Alors, on verra Québec prendre décidément et définitivement la place que la nature et le développement illimité de la production de l’Ouest lui commandent de prendre. Le chemin de fer du Pacifique, celui du Grand-Nord et celui du Labrador l’alimenteront également. Celui du Pacifique surtout va trouver tellement d’avantages pour lui dans les améliorations du havre de Québec, dès que sa ligne de steamers rapides sera mise en activité, qu’il sera comme entraîné forcément dans le courant du brusque et irrésistible élan imprimé à notre ville, et qu’il deviendra avec le Grand-Tronc, avec le Grand-Nord et le Québec Central, l’un des agents de la construction du pont qui devra relier avant longtemps la vieille capitale avec le reste du continent.
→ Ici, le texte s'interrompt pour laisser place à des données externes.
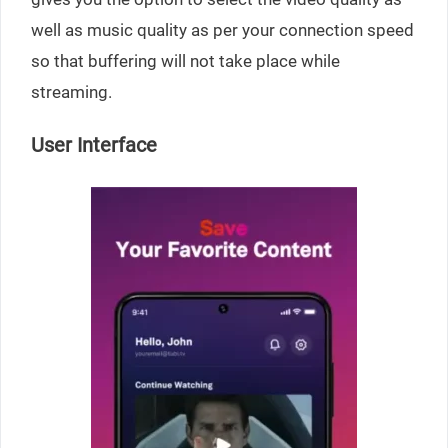
well as music quality as per your connection speed
so that buffering will not take place while
streaming.
User Interface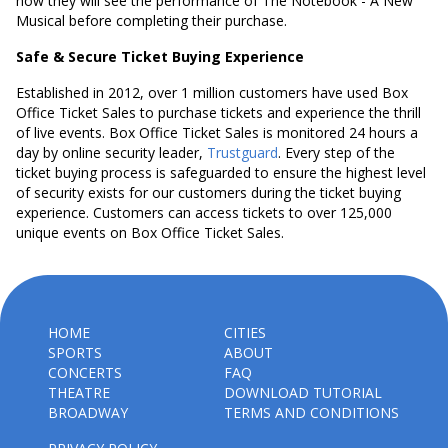
how they will see the performance of The Notebook - A New
Musical before completing their purchase.
Safe & Secure Ticket Buying Experience
Established in 2012, over 1 million customers have used Box
Office Ticket Sales to purchase tickets and experience the thrill
of live events. Box Office Ticket Sales is monitored 24 hours a
day by online security leader,
Trustguard
. Every step of the
ticket buying process is safeguarded to ensure the highest level
of security exists for our customers during the ticket buying
experience. Customers can access tickets to over 125,000
unique events on Box Office Ticket Sales.
HOME
CITIES
SPORTS
ABOUT
CONCERTS
FAQ
THEATRE
DOWNLOAD TUTORIAL
BROADWAY
TERMS AND CONDITIONS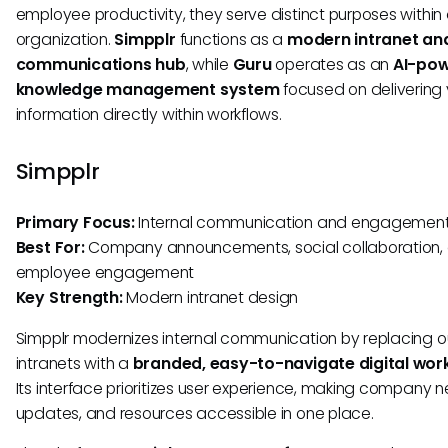
employee productivity, they serve distinct purposes within
organization.
Simpplr
functions as a
modern intranet an
communications hub
, while
Guru
operates as an
AI-po
knowledge management system
focused on delivering 
information directly within workflows.
Simpplr
Primary Focus:
Internal communication and engagemen
Best For:
Company announcements, social collaboration,
employee engagement
Key Strength:
Modern intranet design
Simpplr modernizes internal communication by replacing 
intranets with a
branded, easy-to-navigate digital wo
Its interface prioritizes user experience, making company n
updates, and resources accessible in one place.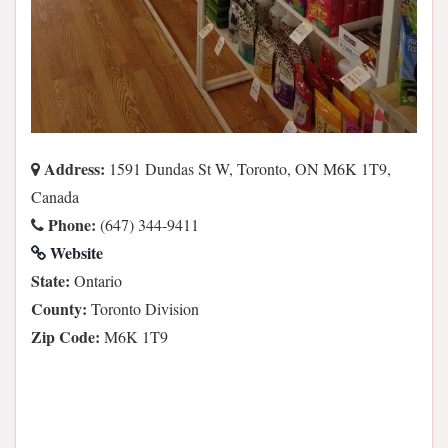
Address:
1591 Dundas St W, Toronto, ON M6K 1T9,
Canada
Phone:
(647) 344-9411
Website
State:
Ontario
County:
Toronto Division
Zip Code:
M6K 1T9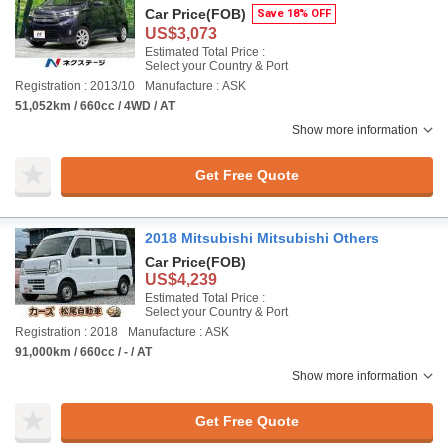
Car Price
(FOB)
Save 18% OFF
US$3,073
Estimated Total Price :
Select your Country & Port
Registration : 2013/10
Manufacture : ASK
51,052km / 660cc / 4WD / AT
Show more information
Get Free Quote
2018 Mitsubishi Mitsubishi Others
Car Price
(FOB)
US$4,239
Estimated Total Price :
Select your Country & Port
Registration : 2018
Manufacture : ASK
91,000km / 660cc / - / AT
Show more information
Get Free Quote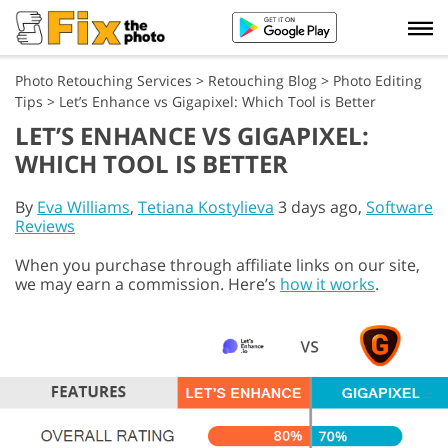
Photo Retouching Services
>
Retouching Blog
>
Photo Editing
Tips
>
Let’s Enhance vs Gigapixel: Which Tool is Better
LET’S ENHANCE VS GIGAPIXEL:
WHICH TOOL IS BETTER
By
Eva Williams
,
Tetiana Kostylieva
3 days ago,
Software
Reviews
When you purchase through affiliate links on our site,
we may earn a commission. Here’s
how it works
.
Car, remarquez-le bien, Messieurs, tous ces chemins de fer, que je viens de nommer, auront un intérêt égal un jour au développement et à la prospérité de Québec, et ce sont eux qui construiront ce pont si longtemps désiré et toujours suspendu.

Les directeurs du Pacifique, qui ne sont pas des rêveurs ni des illusionnistes, ont bien compris ce que je vous expose si imparfaitement en ce moment, et ils ont pris leurs mesures ; ils ont pris les devants comme c’est leur habitude ; ils ont construit un hôtel et un élévateur, sachant très-bien que le cours du fleuve humain et commercial va changer de direction, et qu’il leur faut être prêt pour le jour où leurs grands steamers viendront verser sur nos quais leurs flots d’hommes, leurs riches cargaisons, et en prendre d’autres en échange.
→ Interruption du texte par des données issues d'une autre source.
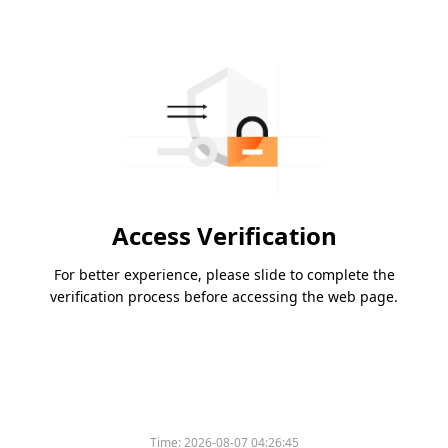
Access Verification
For better experience, please slide to complete the
verification process before accessing the web page.
Time:
2026-08-07 04:26:45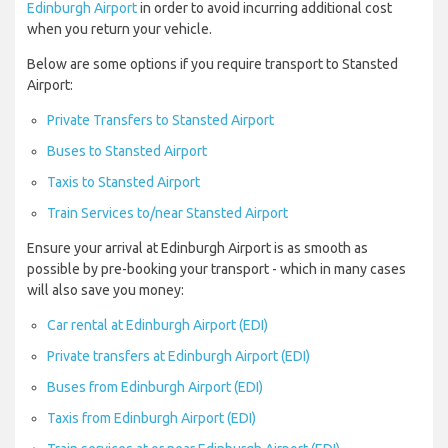
Edinburgh Airport
in order to avoid incurring additional cost
when you return your vehicle.
Below are some options if you require transport to Stansted
Airport:
Private Transfers to Stansted Airport
Buses to Stansted Airport
Taxis to Stansted Airport
Train Services to/near Stansted Airport
Ensure your arrival at Edinburgh Airport is as smooth as
possible by pre-booking your transport - which in many cases
will also save you money:
Car rental at Edinburgh Airport (EDI)
Private transfers at Edinburgh Airport (EDI)
Buses from Edinburgh Airport (EDI)
Taxis from Edinburgh Airport (EDI)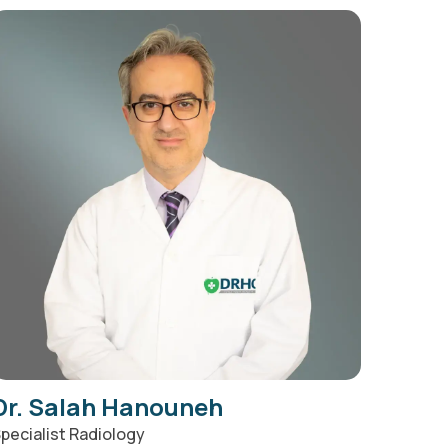
Dr. Salah Hanouneh
pecialist Radiology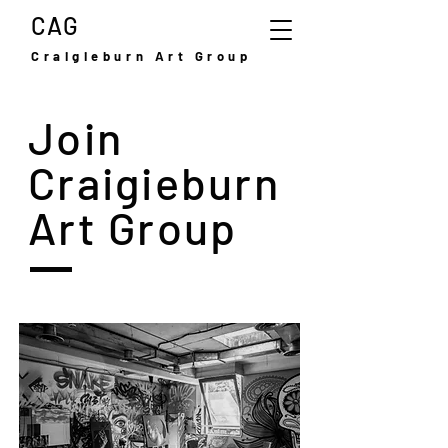
CAG
Craigieburn Art Group
Join
Craigieburn
Art Group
Nous assistons, Messieurs, seulement à l’éclosion d’une transformation prodigieuse qui va s’opérer d’ici à quelques années. La construction de l’hôtel et de l’élévateur ne sont que des incidents, des symptômes précurseurs ; ce sont des effets et non pas des causes, et bien naïf celui qui les envisagerait comme des points de départ indépendants de circonstances impérieuses, et comme des créations dues à un esprit d’entreprise aventureux qui cherche simplement des champs nouveaux où s’exercer. Non, ces constructions ne sont que des résultantes, mais elles indiquent clairement et victorieusement à tout esprit tant soit peu observateur ce qu’il y a en réserve derrière elles et de combien de conséquences nombreuses elles vont être suivies.

Laissez-moi donc vous dire, Messieurs, et je crois en avoir le droit au point où nous en sommes arrivés de l’exposition que je viens de faire devant vous, laissez-moi donc vous dire, et cela sans hésitation, sans crainte d’amener sur vos lèvres le plus léger, le moins incrédule sourire, que Québec va devenir un de ces grands entrepôts que je vous signalais il y a un instant, une des grandes villes du continent américain, un de ses principaux ports d’expédition. D’ici à un quart de siècle nous allons voir toute la rive de Beauport, jusqu’à la chute Montmorency, se border de quais, et la chute elle-même devenue le grand pouvoir actionneur d’une foule d’industries, de l’éclairage et du chauffage de la région environnante, des moulins où se fera la mouture du blé de l’Ouest, des scieries, des fabriques en général, de tout enfin ce qui offrira à la population de Québec quintuplée un champ de travail et d’entreprise.

Messieurs, je ne me berce pas à plaisir d’illusions, ni ai-je l’idée de vous en bercer. J’ai voulu vous dire ce soir ce que je voyais, ce que je sentais comme devant être l’avenir assuré de la ville chère entre toutes aux Canadiens-Français.

Au printemps, dès que les premiers chauds rayons du soleil animent le sol paralysé par six mois d’hiver et font courir la sève figée dans les troncs et les branches des arbres, vous voyez en un jour les bourgeons apparaître et s’ouvrir, la terre se couvrir subitement d’une abondante et ruisselante verdure, les forêts se revêtir d’un doux et luxueux feuillage, le sol, attendri par les tièdes baisers de l’air, s’offrir sans résistance au soc de la charrue, la nature entière transformée, sortie de son long sommeil avec une physionomie, une jeunesse et une vigueur nouvelles.

Ainsi fera Québec sortant, au printemps de « 93 », de son sommeil de cinquante ans. Ce printemps va se prolonger quelques années sous nos yeux ; mais, avec le siècle prochain qui, déjà, nous tend les bras, nous entrerons en pleine floraison, et le Québec de l’avenir luira dans toute sa beauté et sa splendeur aux yeux de ceux qui n’auront pu contempler jusque là que le Québec du passé.